Saturday, November 22, 2008

Creativity Begins In . . .

Creativity begins in dissent. I heard someone say that a long time ago and believed it. But now I am not so sure.
Here is why.
I was painting with a friend the other afternoon—or rather making graded dilutions of my colors to see what water did to them. When I finished there was still time left over, so I made a copy of a print hanging on the wall.
The print was “The Bath” by Mary Cassatt. As I made my quick little copy, I saw the care with which Cassatt had composed her painting.
The four essential elements overlap one another: the woman, the little girl, the basin of water, and the pitcher. Together they form a unity that you could almost cut from cardboard and place over any background you like. Almost: Cassatt anchors the pitcher at the bottom edge of the composition, so the unity of woman and girl and bath belongs to this room and no other. Therefore Cassatt presents us with something universal, for the more particular a thing is, the more universal it is.

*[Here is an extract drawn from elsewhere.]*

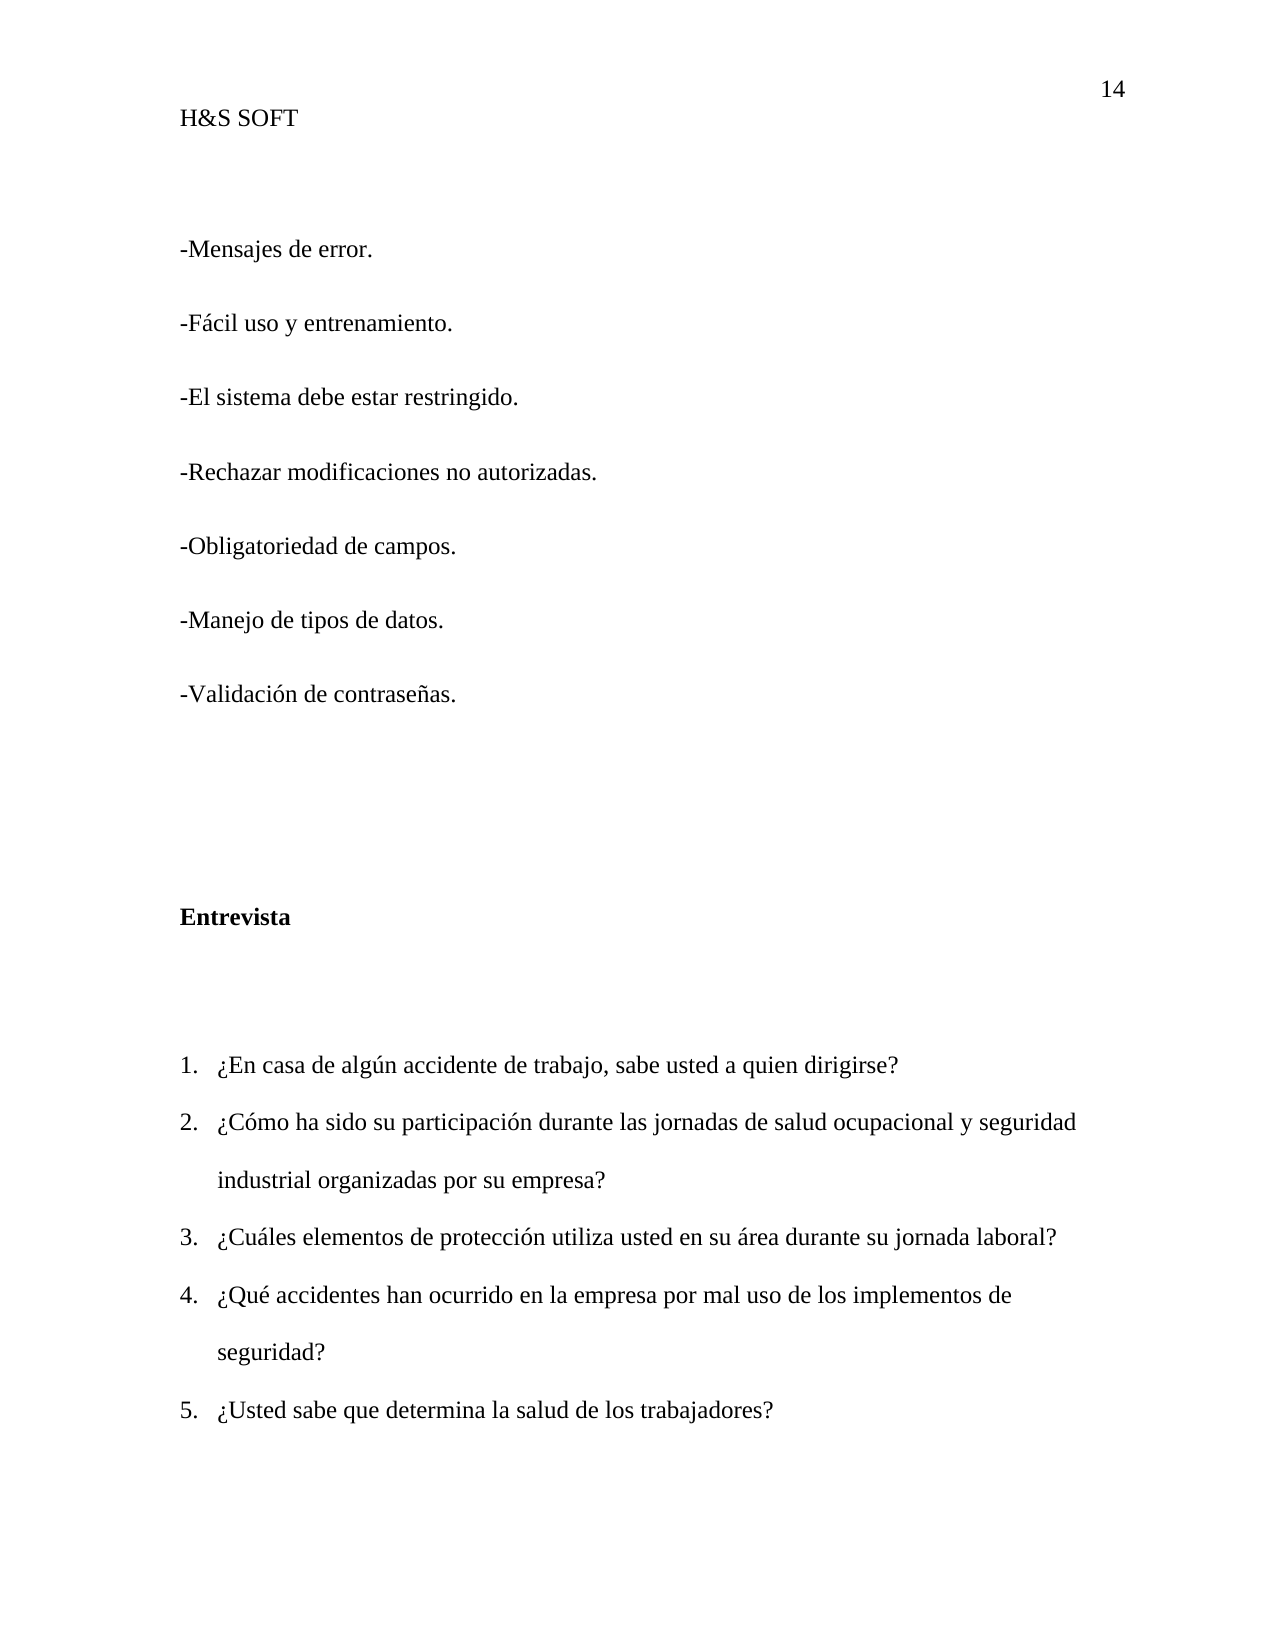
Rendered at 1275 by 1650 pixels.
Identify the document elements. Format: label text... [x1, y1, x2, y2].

Look at the care with which the bodies of the woman and girl are disposed. The negative space made by the girl’s legs is mirrored by the space made by the woman’s arm and the girl. The woman’s hand and arm are mirrored in the girl’s hand and arm. The girl’s other arm is crooked to hold the woman’s knee: the woman’s arm is crooked to hold the girl. Both faces look down at the large hand and the small foot in the basin. Their postures are in fact identical. And yet they are two separate people. Their hair color is different, their skin tones, their features. (You cannot see this in my little copy. Go to the link.)
Look at the careful rendering of the essential elements: the modeling of the girl’s tanned arms and pale body, the folds of the woman’s dress, the gold line decorations on the basin and the pitcher. Then look at the careful carelessness of the brush stokes in the background. Quick. Dash.
I cannot see the creativity of this painting beginning in dissent. Even if you could find some art critic—and I am not saying you can—writing about the plight of the working class and the inequality of women washing grubby little feet while the men sit about in banks smoking cigars—even if you could find such opinions, I am not sure they have anything to do with the care and attention put into this painting.
It seems more likely that Mary Cassatt had simply found something she loved looking at and put this care and attention into this painting so someone else could see it, too.
As for dissent—lots of creativity surely begins there, as well as in anger, outrage, hatred, disillusionment, despair. As well as in playfulness, maddness, religious rapture, crankiness, and many other things you might name. But I am putting away the notion that any one of these things, and it alone, drives creativity.